The earliest, modern and full description and account was made by William Betham (not the bishop) in his 1826 book Irish Antiquarian Researches, although Charles Vallancey had covered the shrine in his nine-volume Collectanea De Rebus Hibernicis (1770 until he died in 1804); some of Betham's theories were later refuted. Notably, Petrie dismissed Betham's idea that the word "Miosach" is derived from a Hebrew root, calling the idea "totally absurd and groundless". Similarly the scholar and collector William Stokes found Betham's analysis lacking in knowledge and wildly inaccurate (for example Betham interpreted that the "M" in the M.CCCCC.XXXIIII inscription signified "DOMINI"). Stokes wrote it was fortunate that the shrine was offered for sale in London soon after Betham's description, as otherwise "its history would be, in consequence of Sir William Betham's ignorant notice of it, wholly lost."

Writing in 1868, Stokes noted that rather than referring to a family name, the word "Miosach" may refer to a calendar.
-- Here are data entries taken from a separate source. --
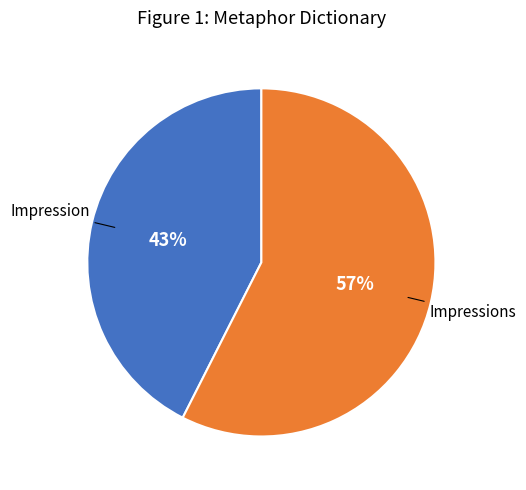

How many segments does this pie chart have?

2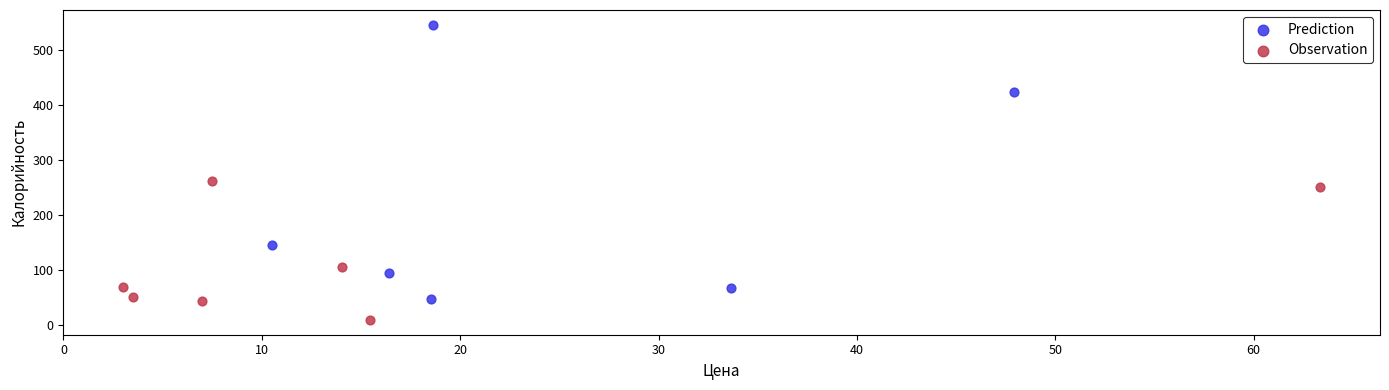

Which series contains the lowest Y value?

Observation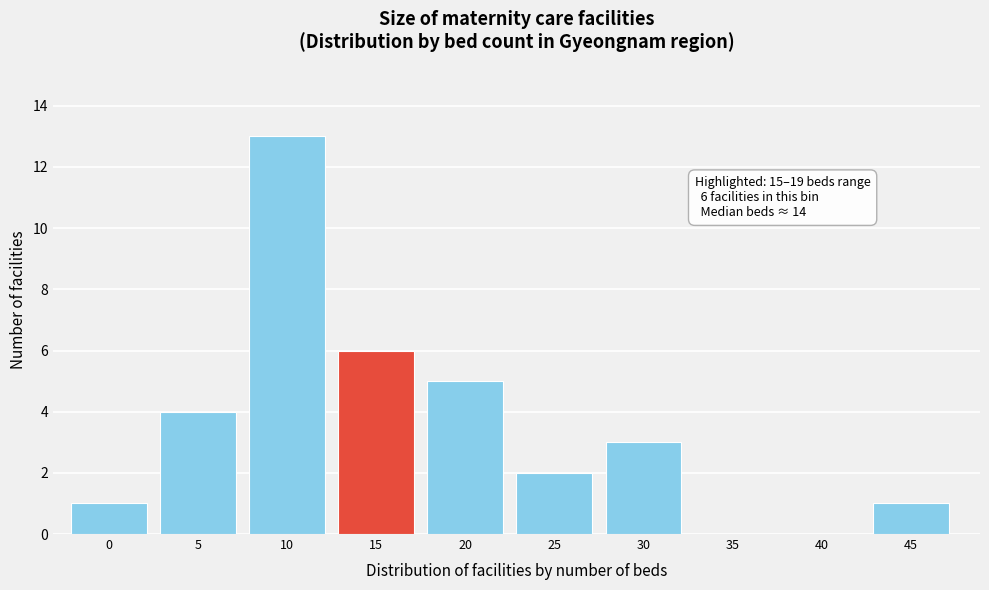

Reading left to right, list all the values displayed in this chart.

0=1	5=4	10=13	15=6	20=5	25=2	30=3	35=0	40=0	45=1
The Shrine of Miosach had been on loan to the archaeology department of the National Museum of Ireland since 1984, until it was purchased from St Columba's College in 2000 for £1.6 million.

== Condition ==
The shrine underwent a heavy restoration in the late 19th century. A number of elements were lost during this process, including the primary inscription, which is thought to have been on the reverse.